Dukungan BI termasuk stimulus kebijakan moneter, relaksasi kebijakan makroprudensial, digitalisasi sistem pembayaran hingga membantu pengembangan Usaha Mikro Kecil dan Menengah (UMKM) melalui kerja sama dengan pemerintah. Indonesia menargetkan bisa mencapai pertumbuhan ekonomi 4,3 - 5,3 persen pada tahun ini.
"Semua instrumen kami mendukung untuk pemulihan ekonomi. Rupiah kita juga menguat dari Rp 16,575 per USD pada Maret tahun lalu menjadi sekitar Rp 14.300 saat ini," tutur Perry.
Bahkan BI memangkas suku bunga acuan enam kali sejak tahun lalu dari 150 basis poin (bps) menjadi 3,50 persen. "Ini merupakan yang terendah dalam sejarah," jelas Perry.
BI juga menetapkan batas uang muka atau down payment (DP) 0 persen untuk kredit kendaraan bermotor per 1 Maret 2021. Ketentuan ini berlaku baik untuk kendaraan bermotor roda dua (motor) maupun kendaraan roda empat (mobil).

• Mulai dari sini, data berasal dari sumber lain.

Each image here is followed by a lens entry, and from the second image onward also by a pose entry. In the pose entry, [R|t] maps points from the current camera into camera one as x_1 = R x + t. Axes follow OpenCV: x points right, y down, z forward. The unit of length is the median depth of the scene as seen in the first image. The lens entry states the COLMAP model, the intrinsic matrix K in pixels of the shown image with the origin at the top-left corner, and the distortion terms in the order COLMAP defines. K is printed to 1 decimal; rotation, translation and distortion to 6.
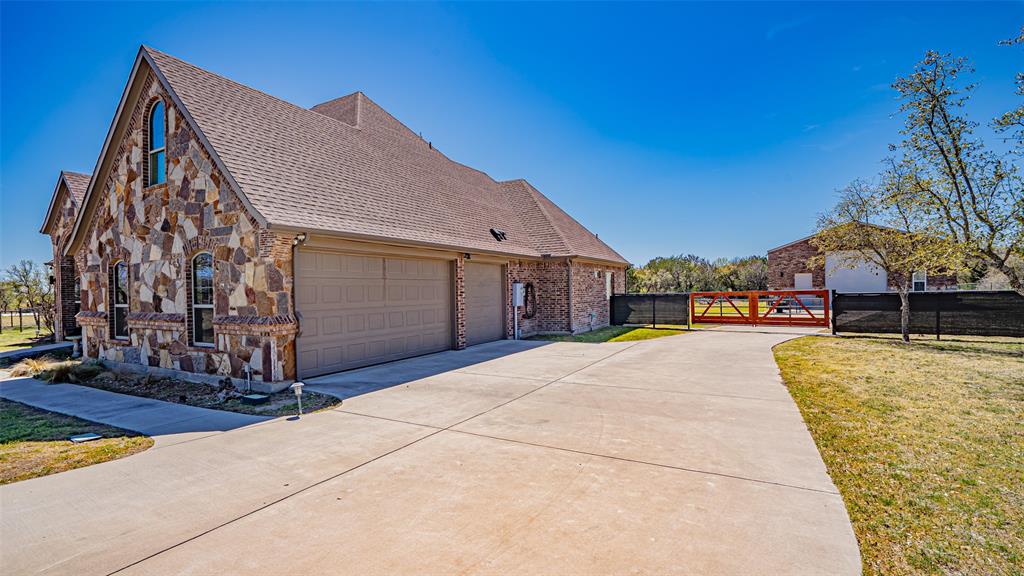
lens RADIAL K [[456.9, 0, 508.7], [0, 456.9, 291.1], [0, 0, 1]] dist [-0.030023, -0.000021]
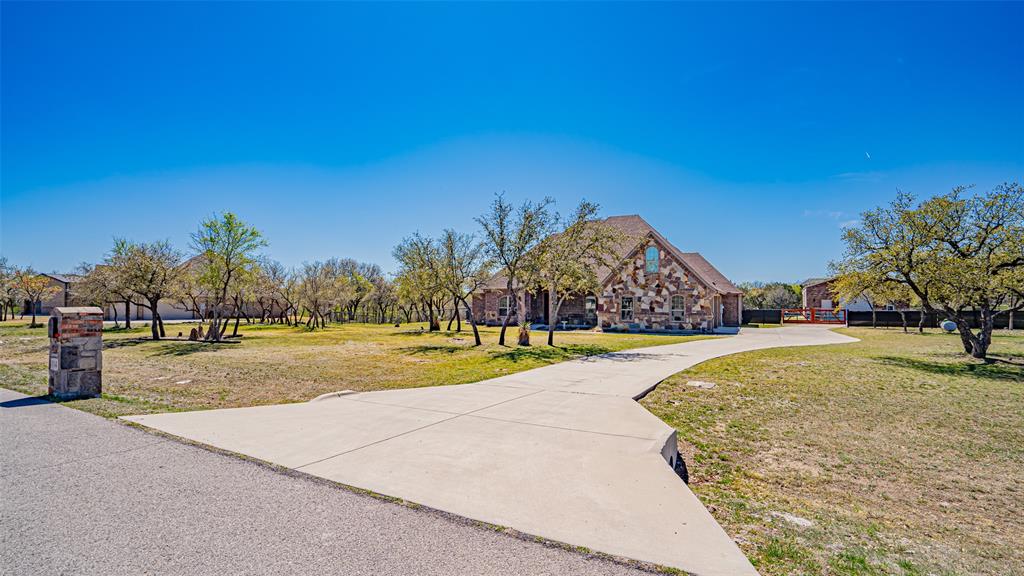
lens RADIAL K [[472.5, 0, 522.3], [0, 472.5, 303.0], [0, 0, 1]] dist [-0.001801, 0.001908]
pose [[0.998580, 0.021701, 0.048656, -2.021862], [-0.021572, 0.999762, -0.003178, 0.014731], [-0.048714, 0.002124, 0.998811, -2.554012]]
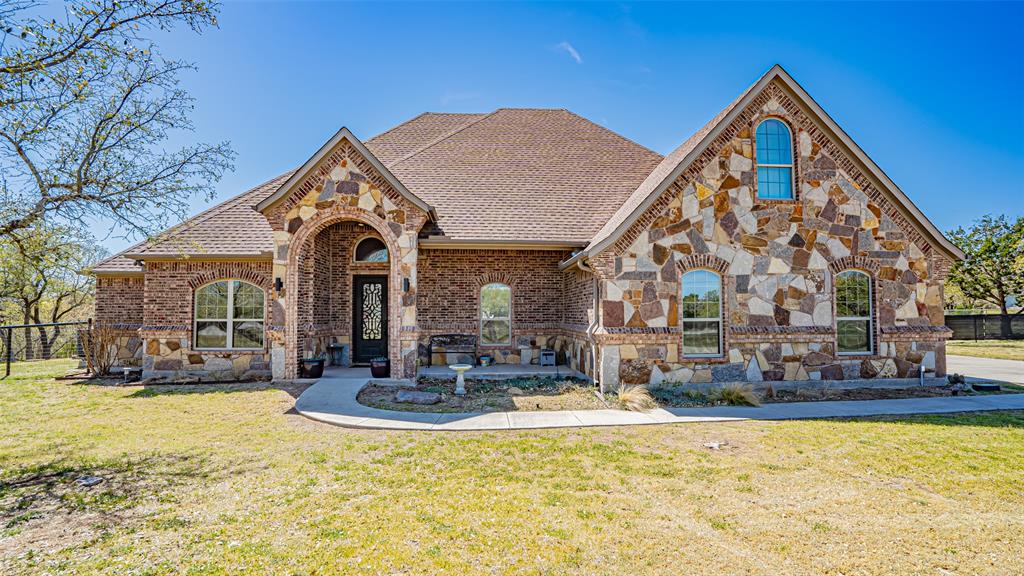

Perry menjelaskan bahwa digitalisasi sistem pembayaran merupakan salah satu instrumen yang dimiliki BI untuk membantu pemulihan perekonomian Indonesia. Dalam hal ini BI antara lain memperluas penggunaan QRIS secara nasional untuk 12 juta merchant pada 2021.
Berdasarkan proyeksi BI, transaksi e-commerce pada 2021 akan meningkat sebesar 33,2 persen dengan nilai Rp 337 triliun. Selain itu, penggunaan uang elektronik pun diprediksi akan naik 32,3 persen pada tahun ini dengan nilai RP 266 triliun. Begitu pula dengan transaksi perbankan digital yang akan tumbuh sebesar 19,1 persen pada 2021.
"Akselerasi ekonomi dan finansial digital akan membantu pemulihan ekonomi. Kami optimis untuk pemulihan ekonomi ini," tutur Perry.